◆ Entries provided:
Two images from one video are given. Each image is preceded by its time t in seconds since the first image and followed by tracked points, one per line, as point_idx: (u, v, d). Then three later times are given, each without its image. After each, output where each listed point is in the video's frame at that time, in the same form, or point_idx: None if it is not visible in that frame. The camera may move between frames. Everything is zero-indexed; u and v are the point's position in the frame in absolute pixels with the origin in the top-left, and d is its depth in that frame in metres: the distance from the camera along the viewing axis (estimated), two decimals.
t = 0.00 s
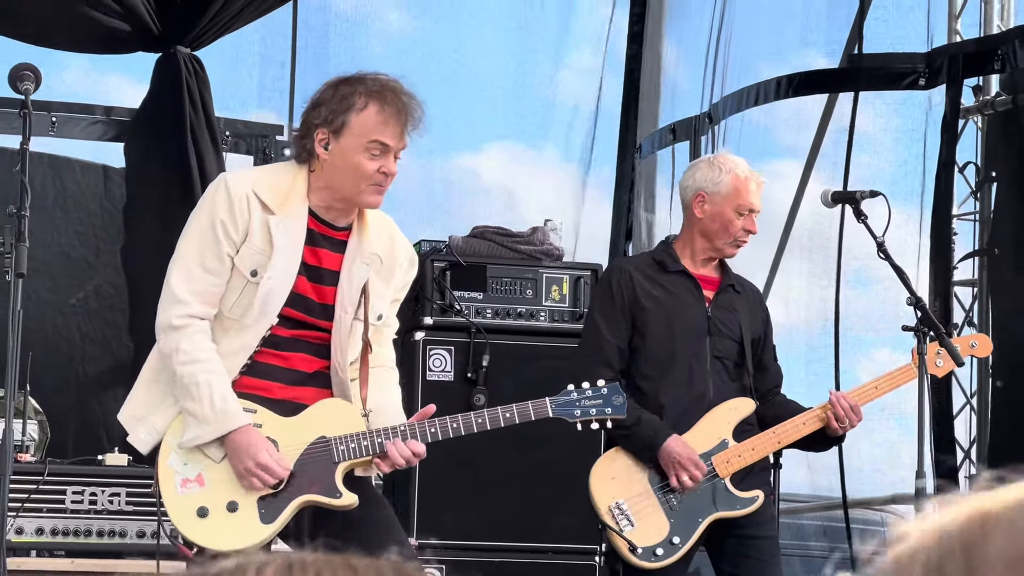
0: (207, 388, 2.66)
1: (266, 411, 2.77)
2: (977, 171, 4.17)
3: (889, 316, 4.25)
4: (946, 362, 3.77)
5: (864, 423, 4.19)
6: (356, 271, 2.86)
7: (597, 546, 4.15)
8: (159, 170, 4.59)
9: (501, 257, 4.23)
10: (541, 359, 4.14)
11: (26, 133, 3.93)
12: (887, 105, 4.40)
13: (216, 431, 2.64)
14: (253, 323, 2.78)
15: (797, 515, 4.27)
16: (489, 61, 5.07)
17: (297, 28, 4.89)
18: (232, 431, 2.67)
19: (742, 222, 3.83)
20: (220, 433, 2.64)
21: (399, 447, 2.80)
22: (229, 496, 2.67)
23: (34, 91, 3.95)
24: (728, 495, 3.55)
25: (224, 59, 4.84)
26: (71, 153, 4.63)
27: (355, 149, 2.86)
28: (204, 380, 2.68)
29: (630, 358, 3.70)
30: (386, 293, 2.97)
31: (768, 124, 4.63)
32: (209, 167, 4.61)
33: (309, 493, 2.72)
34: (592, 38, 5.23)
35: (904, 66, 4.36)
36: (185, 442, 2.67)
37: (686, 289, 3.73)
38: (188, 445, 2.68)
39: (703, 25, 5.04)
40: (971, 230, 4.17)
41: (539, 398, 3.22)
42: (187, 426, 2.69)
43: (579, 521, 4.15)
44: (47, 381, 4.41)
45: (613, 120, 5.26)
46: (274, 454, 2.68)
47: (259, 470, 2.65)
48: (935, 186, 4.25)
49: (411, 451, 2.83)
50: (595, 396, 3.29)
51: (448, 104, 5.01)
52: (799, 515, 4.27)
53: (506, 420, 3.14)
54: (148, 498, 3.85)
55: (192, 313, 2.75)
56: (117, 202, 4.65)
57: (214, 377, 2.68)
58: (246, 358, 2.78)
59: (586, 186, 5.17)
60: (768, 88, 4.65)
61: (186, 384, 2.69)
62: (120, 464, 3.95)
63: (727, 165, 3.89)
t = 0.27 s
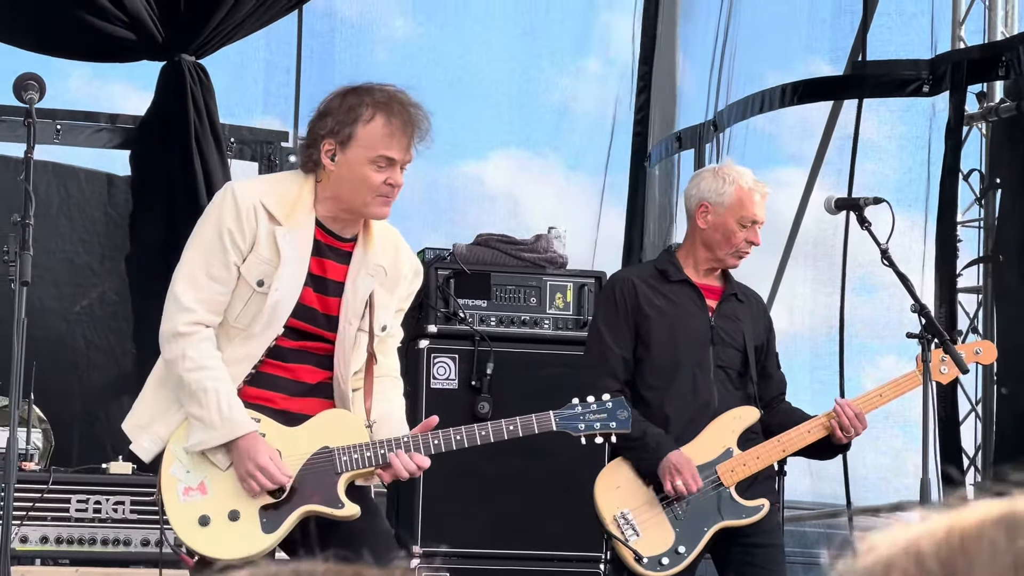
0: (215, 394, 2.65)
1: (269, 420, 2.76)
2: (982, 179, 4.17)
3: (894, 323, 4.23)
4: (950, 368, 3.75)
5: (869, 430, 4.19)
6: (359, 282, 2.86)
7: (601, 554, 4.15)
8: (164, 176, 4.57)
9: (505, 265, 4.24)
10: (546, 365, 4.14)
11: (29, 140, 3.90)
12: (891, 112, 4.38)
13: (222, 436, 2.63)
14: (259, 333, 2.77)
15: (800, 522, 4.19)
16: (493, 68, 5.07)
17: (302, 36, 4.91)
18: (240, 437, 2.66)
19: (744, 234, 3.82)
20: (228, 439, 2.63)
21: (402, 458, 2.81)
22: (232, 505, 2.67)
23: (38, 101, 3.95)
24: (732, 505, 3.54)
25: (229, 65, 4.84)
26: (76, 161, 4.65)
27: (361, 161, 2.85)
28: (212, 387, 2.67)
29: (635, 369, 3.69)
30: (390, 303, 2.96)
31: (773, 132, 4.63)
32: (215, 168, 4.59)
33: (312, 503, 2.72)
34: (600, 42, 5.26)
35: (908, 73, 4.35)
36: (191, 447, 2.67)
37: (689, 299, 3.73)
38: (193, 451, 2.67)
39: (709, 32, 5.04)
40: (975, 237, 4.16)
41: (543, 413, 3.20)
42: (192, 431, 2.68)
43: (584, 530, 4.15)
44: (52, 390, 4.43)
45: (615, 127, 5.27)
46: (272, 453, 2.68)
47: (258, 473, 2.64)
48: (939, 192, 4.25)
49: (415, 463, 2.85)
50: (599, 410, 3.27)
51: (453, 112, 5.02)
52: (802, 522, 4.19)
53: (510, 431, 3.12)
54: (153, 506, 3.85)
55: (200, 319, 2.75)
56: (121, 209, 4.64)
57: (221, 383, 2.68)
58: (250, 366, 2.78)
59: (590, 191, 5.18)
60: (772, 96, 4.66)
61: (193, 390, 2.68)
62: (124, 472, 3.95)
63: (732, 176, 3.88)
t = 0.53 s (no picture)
0: (217, 405, 2.65)
1: (277, 428, 2.76)
2: (987, 183, 4.15)
3: (900, 328, 4.23)
4: (958, 374, 3.73)
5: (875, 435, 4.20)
6: (366, 287, 2.84)
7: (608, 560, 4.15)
8: (168, 176, 4.60)
9: (511, 270, 4.25)
10: (547, 373, 4.13)
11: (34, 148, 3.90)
12: (896, 117, 4.40)
13: (225, 450, 2.63)
14: (264, 341, 2.75)
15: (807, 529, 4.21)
16: (498, 72, 5.07)
17: (308, 41, 4.92)
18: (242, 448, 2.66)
19: (748, 238, 3.81)
20: (230, 450, 2.64)
21: (409, 466, 2.78)
22: (240, 513, 2.67)
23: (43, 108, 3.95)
24: (739, 510, 3.54)
25: (235, 71, 4.86)
26: (82, 168, 4.64)
27: (367, 165, 2.84)
28: (214, 398, 2.66)
29: (639, 374, 3.69)
30: (396, 308, 2.95)
31: (779, 137, 4.64)
32: (220, 170, 4.62)
33: (319, 511, 2.71)
34: (595, 48, 5.20)
35: (913, 78, 4.35)
36: (197, 462, 2.66)
37: (692, 303, 3.73)
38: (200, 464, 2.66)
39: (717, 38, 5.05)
40: (981, 242, 4.16)
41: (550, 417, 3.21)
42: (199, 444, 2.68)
43: (591, 535, 4.15)
44: (58, 397, 4.44)
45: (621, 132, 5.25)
46: (280, 466, 2.67)
47: (266, 485, 2.64)
48: (946, 198, 4.24)
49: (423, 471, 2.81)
50: (607, 415, 3.26)
51: (459, 117, 5.02)
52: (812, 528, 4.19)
53: (518, 437, 3.13)
54: (158, 513, 3.86)
55: (201, 330, 2.73)
56: (127, 216, 4.67)
57: (224, 396, 2.67)
58: (256, 375, 2.77)
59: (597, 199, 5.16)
60: (778, 101, 4.66)
61: (196, 404, 2.67)
62: (130, 479, 3.95)
63: (733, 180, 3.89)
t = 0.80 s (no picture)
0: (224, 407, 2.65)
1: (284, 433, 2.74)
2: (993, 189, 4.17)
3: (907, 335, 4.24)
4: (970, 391, 3.72)
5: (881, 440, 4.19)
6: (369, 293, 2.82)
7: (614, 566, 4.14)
8: (173, 181, 4.50)
9: (516, 277, 4.23)
10: (551, 380, 4.13)
11: (40, 153, 3.91)
12: (901, 123, 4.39)
13: (232, 448, 2.63)
14: (270, 346, 2.74)
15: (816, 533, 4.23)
16: (503, 78, 5.08)
17: (314, 46, 4.91)
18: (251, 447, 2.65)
19: (749, 238, 3.79)
20: (239, 450, 2.63)
21: (414, 467, 2.78)
22: (246, 517, 2.66)
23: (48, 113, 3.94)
24: (744, 514, 3.53)
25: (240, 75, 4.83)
26: (87, 174, 4.64)
27: (370, 172, 2.84)
28: (221, 400, 2.66)
29: (646, 378, 3.70)
30: (400, 313, 2.93)
31: (786, 143, 4.63)
32: (223, 177, 4.49)
33: (327, 515, 2.70)
34: (609, 53, 5.23)
35: (919, 83, 4.37)
36: (203, 461, 2.66)
37: (700, 308, 3.72)
38: (205, 465, 2.67)
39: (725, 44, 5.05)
40: (987, 248, 4.16)
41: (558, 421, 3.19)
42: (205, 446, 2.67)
43: (597, 541, 4.14)
44: (64, 404, 4.44)
45: (626, 137, 5.23)
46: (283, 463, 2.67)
47: (268, 482, 2.63)
48: (951, 203, 4.24)
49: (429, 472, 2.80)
50: (614, 417, 3.26)
51: (465, 122, 5.03)
52: (818, 533, 4.17)
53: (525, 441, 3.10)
54: (164, 519, 3.85)
55: (207, 334, 2.73)
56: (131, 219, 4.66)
57: (231, 395, 2.67)
58: (260, 380, 2.75)
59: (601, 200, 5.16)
60: (786, 108, 4.65)
61: (202, 404, 2.67)
62: (135, 485, 3.94)
63: (734, 181, 3.89)
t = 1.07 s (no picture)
0: (229, 414, 2.64)
1: (288, 437, 2.73)
2: (997, 192, 4.19)
3: (911, 337, 4.26)
4: (973, 392, 3.73)
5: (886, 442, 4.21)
6: (374, 298, 2.83)
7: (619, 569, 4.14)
8: (173, 180, 4.56)
9: (520, 281, 4.23)
10: (558, 382, 4.14)
11: (45, 159, 3.90)
12: (905, 126, 4.39)
13: (238, 455, 2.62)
14: (275, 348, 2.74)
15: (823, 537, 4.25)
16: (509, 81, 5.08)
17: (322, 47, 4.89)
18: (257, 455, 2.64)
19: (725, 224, 3.86)
20: (242, 458, 2.62)
21: (417, 472, 2.76)
22: (250, 523, 2.65)
23: (53, 120, 3.94)
24: (749, 518, 3.53)
25: (247, 79, 4.84)
26: (93, 178, 4.66)
27: (372, 170, 2.85)
28: (226, 406, 2.65)
29: (652, 381, 3.71)
30: (403, 317, 2.94)
31: (790, 146, 4.62)
32: (222, 174, 4.55)
33: (330, 520, 2.69)
34: (617, 56, 5.24)
35: (924, 87, 4.35)
36: (208, 467, 2.64)
37: (708, 310, 3.72)
38: (210, 471, 2.66)
39: (729, 48, 5.05)
40: (991, 251, 4.18)
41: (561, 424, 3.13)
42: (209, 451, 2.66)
43: (601, 544, 4.14)
44: (70, 408, 4.45)
45: (631, 140, 5.24)
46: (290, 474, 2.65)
47: (276, 494, 2.62)
48: (956, 207, 4.25)
49: (432, 478, 2.78)
50: (616, 421, 3.21)
51: (472, 125, 5.02)
52: (826, 537, 4.24)
53: (528, 445, 3.04)
54: (168, 524, 3.85)
55: (214, 339, 2.71)
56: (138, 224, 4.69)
57: (237, 403, 2.66)
58: (264, 383, 2.75)
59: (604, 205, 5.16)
60: (790, 111, 4.65)
61: (208, 411, 2.65)
62: (141, 490, 3.94)
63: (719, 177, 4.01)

◆ Directions for this task: Copy out the lines above from the line containing "53: (506, 420, 3.14)" through the line containing "8: (164, 176, 4.57)", exactly, and keep the pictures out.

◆ Solution for this problem:
53: (506, 420, 3.14)
54: (148, 498, 3.85)
55: (192, 313, 2.75)
56: (117, 202, 4.65)
57: (214, 377, 2.68)
58: (246, 358, 2.78)
59: (586, 186, 5.17)
60: (768, 88, 4.65)
61: (186, 384, 2.69)
62: (120, 464, 3.95)
63: (727, 165, 3.89)
t = 0.27 s
0: (215, 394, 2.65)
1: (269, 420, 2.76)
2: (982, 179, 4.17)
3: (894, 323, 4.23)
4: (950, 368, 3.75)
5: (869, 430, 4.19)
6: (359, 282, 2.86)
7: (601, 554, 4.15)
8: (164, 176, 4.57)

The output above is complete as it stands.